### Supplied text
━━━━━━━━━━━━━━━━━━━━

These Chocolate Chip Banana Bread Cookies combine the rich flavor of banana bread with the delightful texture of cookies, featuring browned butter, pecans, and a generous amount of chocolate chips. Perfectly soft and chewy with a hint of cinnamon and a toasty nutty note, these cookies are a delicious twist on classic banana bread, baked to golden perfection.


Ingredients

Butter and Nuts

  • 1 cup unsalted butter
  • 1 cup coarsely chopped pecans

Dry Ingredients

  • 3 ¾ cups all-purpose flour
  • 1 teaspoon baking soda
  • ½ teaspoon baking powder
  • 1 teaspoon table salt
  • ½ teaspoon ground cinnamon

Wet Ingredients

  • ⅔ cup mashed banana
  • 1 cup granulated sugar
  • ⅔ cup light brown sugar (firmly packed)
  • 2 large egg yolks
  • 1 ½ teaspoons vanilla bean paste

Add-ins and Toppings

  • 2 cups chocolate chips (a mix of miniature and regular-sized semisweet is recommended)
  • Coarse granulated sugar (for sprinkling on top, optional)


Instructions

  1. Preheat and Prepare Baking Sheets: Preheat your oven to 350°F (175°C) and line several baking sheets with parchment paper to prevent sticking and help cookies bake evenly.
  2. Brown Butter and Toast Pecans: In a medium skillet over medium-low heat, add the butter and pecans. Stir constantly as the butter melts, then continue stirring as it begins to sizzle, pop, and foam. Cook until the butter turns browned and fragrant, with popping sounds slowing down.
  3. Cool the Butter and Nuts: Pour the browned butter and pecans into a large heatproof bowl. Set aside to cool, optionally placing the bowl in the refrigerator to speed up cooling, but avoid chilling the butter fully.
  4. Mix Dry Ingredients: In a separate medium bowl, whisk together flour, baking soda, baking powder, salt, and ground cinnamon. Set this mixture aside.

━━━━━━━━━━━━━━━━━━━━

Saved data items
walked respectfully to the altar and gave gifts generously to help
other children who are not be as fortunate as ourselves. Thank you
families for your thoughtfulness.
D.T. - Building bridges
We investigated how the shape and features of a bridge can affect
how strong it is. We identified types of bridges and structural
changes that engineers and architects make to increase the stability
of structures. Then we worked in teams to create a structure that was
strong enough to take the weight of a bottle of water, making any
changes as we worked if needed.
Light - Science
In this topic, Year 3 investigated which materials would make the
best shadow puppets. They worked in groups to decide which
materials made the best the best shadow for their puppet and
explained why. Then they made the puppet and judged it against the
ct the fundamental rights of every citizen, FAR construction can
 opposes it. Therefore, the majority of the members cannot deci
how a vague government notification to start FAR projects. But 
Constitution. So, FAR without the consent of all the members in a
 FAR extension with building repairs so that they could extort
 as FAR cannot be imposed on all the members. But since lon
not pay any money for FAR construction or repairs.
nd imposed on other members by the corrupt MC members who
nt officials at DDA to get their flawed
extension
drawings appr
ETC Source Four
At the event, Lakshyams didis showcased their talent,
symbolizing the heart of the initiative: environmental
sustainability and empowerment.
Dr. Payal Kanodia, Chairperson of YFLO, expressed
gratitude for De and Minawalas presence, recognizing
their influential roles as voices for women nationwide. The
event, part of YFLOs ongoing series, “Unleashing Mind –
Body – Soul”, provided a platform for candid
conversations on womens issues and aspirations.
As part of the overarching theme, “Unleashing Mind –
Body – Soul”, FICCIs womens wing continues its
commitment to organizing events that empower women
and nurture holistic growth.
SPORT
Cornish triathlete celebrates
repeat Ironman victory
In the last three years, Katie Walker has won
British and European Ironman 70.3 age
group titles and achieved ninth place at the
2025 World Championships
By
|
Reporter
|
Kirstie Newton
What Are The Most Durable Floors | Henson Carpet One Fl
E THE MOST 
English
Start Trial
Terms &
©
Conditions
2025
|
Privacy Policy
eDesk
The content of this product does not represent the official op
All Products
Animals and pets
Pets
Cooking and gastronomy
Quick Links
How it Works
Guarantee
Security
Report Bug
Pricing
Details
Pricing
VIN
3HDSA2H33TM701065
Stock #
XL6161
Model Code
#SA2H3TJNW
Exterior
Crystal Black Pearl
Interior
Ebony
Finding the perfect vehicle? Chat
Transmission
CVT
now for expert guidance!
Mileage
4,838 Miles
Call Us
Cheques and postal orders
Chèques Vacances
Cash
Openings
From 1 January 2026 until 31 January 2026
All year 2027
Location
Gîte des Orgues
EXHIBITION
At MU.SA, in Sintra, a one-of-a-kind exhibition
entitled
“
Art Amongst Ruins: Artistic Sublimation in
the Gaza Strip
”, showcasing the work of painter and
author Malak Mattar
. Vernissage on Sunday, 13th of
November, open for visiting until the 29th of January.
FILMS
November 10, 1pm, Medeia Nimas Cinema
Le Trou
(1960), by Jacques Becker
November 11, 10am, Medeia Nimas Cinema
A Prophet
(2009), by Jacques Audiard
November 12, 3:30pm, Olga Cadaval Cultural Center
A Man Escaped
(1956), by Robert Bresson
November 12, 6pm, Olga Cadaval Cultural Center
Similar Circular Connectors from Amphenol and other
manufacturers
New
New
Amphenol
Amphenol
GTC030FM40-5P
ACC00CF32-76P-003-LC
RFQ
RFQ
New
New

━━━━━━━━━━━━━━━━━━━━

### Activity A
In the banana bread cookie recipe above, what temperature should the oven be preheated to?
### Activity B
Write what comes next in the banana bread cookie recipe, picking up right after its last instruction.

### Written reply A
350°F (175°C).

### Written reply B
  5. Combine Mashed Banana and Butter Mixture: Mash the banana in a large mixing bowl. Carefully add the cooled browned butter and nuts, stirring well to combine.
  6. Add Sugars: Stir in the granulated sugar and light brown sugar until well incorporated.
  7. Incorporate Egg Yolks and Vanilla: Add the egg yolks and vanilla bean paste, stirring until fully combined and smooth.
  8. Combine Wet and Dry Ingredients: Gradually add the flour mixture to the wet ingredients, stirring just until combined to avoid over-mixing.
  9. Add Chocolate Chips: Fold in the chocolate chips evenly throughout the dough.
  10. Scoop Dough on Baking Sheets: Using a ¼-cup (approximately 95g) scoop, portion large dollops of dough onto the prepared baking sheets, spacing them at least 2 inches apart. For smaller cookies, scoop less dough and reduce baking time accordingly.
  11. Optional Sugar Topping and Bake: Sprinkle the tops of the cookies with coarse granulated sugar for a subtle crunch. Place the baking sheets on the center rack of the preheated oven and bake for 13-15 minutes, until the cookie edges are lightly golden brown.
  12. Cool and Serve: Allow the cookies to cool completely on the baking sheets before transferring or serving, ensuring they set properly for the perfect texture.

Notes

  • Be careful not to overheat the butter when browning to avoid burning; look for a nutty aroma and a foamy texture.
  • Using a combination of miniature and regular-sized semisweet chocolate chips creates a pleasing texture variation.
  • If you prefer smaller cookies, adjust baking time accordingly to prevent overbaking.
  • Coarse sugar sprinkled on top is optional but adds a nice crunch and visual appeal.
  • Allow cookies to cool fully on the baking sheet for best texture and easy removal.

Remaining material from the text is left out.